**Reading passage**
* Start *
The macro expansion of the above deﬁnition of dolist deﬁnes a procedure to

compute the macro expansion and installs that procedure on a macro property

of the symbol dolist. A typical macro pattern is a symbol followed by one or

more parenthesis expressions in which case the macro is attached to the initial

symbol. The pattern can also be a binary connective expressions such as x. >y.

In this case the macro is attached to the connective.

1.10 The Notebook IDE

Starting the kernel with the key C-M-s creates a running C process. When a cell

is executed with the command C-c C-c the text of the cell is (invisibly) passed

to Cprocess and a value returned y the process is printed inside a comment

below the cell. If a comment already occurs directly below the cell this comment

is replaced by a new comment containing the response of the REPL. As in a

Jupyter notebook, the values returned from the REPL are numbered so that

one can see when the cell was executed relative to other cell execution in the

notebook. If C-M-s is run when a kernel is already running the kernel process

is killed and a new one started (as in a Jupyter notebook). When the kernel is

restarted the execution numbering is reset to start with 1. Changing a procedure

signature (argument and return types) requires restarting the kernel.

Cell Boundaries. A cell begins at any nonempty line whose ﬁrst character

is other than white space (space or tab), a close character ’)’, ’}’, or ’]’, or a

slash ’/’. The cell ends at the begging of the next non-empty line whose ﬁrst

character is other than white space or a a close character. Note that a comment

starting at the beginning of a line terminates a cell.
* End *
**Jobs**
a - According to the reading passage, which key starts the kernel?
b - Write out the part of the reading passage that opens with the words containing "Cell Boundaries. A" and closes with "terminates a cell.".
c - Rewrite as a bulleted list the paragraph of the reading passage that begins "Starting the kernel with the key C-M-s", keeping its main facts.

**Entries supplied**
* Start *
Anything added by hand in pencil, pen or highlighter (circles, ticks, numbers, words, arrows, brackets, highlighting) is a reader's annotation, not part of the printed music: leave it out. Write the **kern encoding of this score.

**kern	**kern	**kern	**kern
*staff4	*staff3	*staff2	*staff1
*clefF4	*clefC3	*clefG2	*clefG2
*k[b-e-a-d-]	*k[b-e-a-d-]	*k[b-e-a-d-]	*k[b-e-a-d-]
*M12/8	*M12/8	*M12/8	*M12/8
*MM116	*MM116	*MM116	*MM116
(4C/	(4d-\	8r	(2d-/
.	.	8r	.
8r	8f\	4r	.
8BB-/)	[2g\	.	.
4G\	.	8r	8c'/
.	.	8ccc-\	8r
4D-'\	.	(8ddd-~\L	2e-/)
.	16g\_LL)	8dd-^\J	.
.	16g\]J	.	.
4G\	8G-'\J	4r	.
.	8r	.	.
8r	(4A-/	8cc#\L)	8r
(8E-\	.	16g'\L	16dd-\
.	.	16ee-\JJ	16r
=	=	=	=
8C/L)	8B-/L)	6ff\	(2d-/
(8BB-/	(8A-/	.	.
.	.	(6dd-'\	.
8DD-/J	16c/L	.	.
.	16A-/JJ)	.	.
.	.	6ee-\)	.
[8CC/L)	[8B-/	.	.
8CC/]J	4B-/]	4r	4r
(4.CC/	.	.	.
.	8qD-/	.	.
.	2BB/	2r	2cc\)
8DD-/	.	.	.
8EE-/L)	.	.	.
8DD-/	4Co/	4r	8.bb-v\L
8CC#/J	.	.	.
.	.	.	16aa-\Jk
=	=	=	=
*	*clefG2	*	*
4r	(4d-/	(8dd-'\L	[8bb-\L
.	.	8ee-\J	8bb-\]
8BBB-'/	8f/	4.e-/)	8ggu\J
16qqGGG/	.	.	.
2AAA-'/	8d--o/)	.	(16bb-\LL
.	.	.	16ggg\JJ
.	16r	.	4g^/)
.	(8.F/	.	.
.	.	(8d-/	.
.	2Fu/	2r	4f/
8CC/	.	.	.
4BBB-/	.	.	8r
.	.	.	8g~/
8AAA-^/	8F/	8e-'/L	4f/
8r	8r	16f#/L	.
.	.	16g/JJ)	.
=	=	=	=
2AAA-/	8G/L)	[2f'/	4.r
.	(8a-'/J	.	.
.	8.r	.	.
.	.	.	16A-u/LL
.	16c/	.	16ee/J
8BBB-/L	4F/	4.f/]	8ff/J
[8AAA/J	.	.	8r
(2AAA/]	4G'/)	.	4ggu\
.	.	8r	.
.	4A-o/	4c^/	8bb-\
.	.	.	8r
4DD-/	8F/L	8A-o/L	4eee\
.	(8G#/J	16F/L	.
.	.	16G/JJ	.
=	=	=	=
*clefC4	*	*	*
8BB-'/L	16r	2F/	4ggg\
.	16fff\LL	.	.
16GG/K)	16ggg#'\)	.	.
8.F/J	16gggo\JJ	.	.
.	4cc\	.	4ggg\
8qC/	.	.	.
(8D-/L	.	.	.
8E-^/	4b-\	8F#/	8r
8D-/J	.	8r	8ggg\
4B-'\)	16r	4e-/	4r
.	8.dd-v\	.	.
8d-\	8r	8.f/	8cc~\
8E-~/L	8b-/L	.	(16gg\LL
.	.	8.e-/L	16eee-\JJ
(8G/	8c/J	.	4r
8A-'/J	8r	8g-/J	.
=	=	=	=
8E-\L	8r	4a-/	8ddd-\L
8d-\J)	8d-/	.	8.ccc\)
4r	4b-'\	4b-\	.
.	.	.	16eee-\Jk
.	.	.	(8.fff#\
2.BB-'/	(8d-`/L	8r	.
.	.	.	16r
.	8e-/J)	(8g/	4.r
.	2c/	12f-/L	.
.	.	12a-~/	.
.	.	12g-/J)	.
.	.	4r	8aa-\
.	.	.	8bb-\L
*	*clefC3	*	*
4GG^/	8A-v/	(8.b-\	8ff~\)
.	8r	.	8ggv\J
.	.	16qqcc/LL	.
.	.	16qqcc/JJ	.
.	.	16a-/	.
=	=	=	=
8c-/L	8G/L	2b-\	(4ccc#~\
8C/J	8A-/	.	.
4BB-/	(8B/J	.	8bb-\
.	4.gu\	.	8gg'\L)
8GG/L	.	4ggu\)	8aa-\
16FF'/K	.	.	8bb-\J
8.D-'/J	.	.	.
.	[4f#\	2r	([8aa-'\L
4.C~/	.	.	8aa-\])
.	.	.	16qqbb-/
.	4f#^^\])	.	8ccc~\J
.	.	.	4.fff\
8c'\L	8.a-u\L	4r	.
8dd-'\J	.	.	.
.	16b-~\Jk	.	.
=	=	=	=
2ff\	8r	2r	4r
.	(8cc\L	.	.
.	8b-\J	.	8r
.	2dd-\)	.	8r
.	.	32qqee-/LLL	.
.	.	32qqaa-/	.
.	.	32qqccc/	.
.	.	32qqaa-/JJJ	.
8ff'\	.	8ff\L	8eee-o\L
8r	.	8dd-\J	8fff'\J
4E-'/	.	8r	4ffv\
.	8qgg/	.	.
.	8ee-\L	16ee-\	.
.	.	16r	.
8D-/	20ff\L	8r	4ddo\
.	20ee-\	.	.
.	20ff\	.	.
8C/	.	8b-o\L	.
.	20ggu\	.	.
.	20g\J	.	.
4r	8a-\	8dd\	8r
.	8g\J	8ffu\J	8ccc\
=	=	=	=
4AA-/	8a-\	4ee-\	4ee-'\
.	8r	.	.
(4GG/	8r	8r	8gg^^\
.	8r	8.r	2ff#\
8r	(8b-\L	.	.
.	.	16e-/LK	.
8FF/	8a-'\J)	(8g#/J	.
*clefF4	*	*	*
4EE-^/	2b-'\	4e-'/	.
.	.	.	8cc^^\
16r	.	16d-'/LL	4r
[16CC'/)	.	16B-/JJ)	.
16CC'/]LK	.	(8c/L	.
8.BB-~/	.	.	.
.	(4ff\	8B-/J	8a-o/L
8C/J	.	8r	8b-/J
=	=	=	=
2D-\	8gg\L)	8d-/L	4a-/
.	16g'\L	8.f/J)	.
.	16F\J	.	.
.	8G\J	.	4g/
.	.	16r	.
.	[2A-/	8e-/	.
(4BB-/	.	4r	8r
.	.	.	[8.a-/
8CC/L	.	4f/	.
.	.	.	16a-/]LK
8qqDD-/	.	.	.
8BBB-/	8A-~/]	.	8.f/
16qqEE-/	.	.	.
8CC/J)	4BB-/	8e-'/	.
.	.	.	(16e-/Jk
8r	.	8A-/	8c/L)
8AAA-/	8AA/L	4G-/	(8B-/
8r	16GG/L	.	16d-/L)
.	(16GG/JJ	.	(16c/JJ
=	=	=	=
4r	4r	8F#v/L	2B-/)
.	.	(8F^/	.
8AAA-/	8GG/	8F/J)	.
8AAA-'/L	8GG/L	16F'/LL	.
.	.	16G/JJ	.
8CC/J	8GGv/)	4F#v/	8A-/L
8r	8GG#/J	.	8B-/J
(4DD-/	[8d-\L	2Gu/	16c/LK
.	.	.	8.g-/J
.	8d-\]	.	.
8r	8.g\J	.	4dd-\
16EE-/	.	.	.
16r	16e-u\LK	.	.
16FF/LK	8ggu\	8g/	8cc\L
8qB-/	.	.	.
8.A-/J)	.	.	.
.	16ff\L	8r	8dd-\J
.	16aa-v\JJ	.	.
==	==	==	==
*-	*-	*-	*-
* End *
**Solutions**
a - C-M-s

b -
Cell Boundaries. A cell begins at any nonempty line whose ﬁrst character

is other than white space (space or tab), a close character ’)’, ’}’, or ’]’, or a

slash ’/’. The cell ends at the begging of the next non-empty line whose ﬁrst

character is other than white space or a a close character. Note that a comment

starting at the beginning of a line terminates a cell.

c -
- Pressing C-M-s starts the kernel and creates a running C process.
- Executing a cell with C-c C-c invisibly passes its text to the process, and the returned value is printed inside a comment below the cell.
- A comment that already sits directly below the cell is replaced by a new one holding the REPL's response.
- As in a Jupyter notebook, returned values are numbered to show when each cell was executed relative to the others.
- Running C-M-s while a kernel is already running kills that process and starts a new one, resetting the numbering to 1.
- Changing a procedure signature (argument and return types) requires restarting the kernel.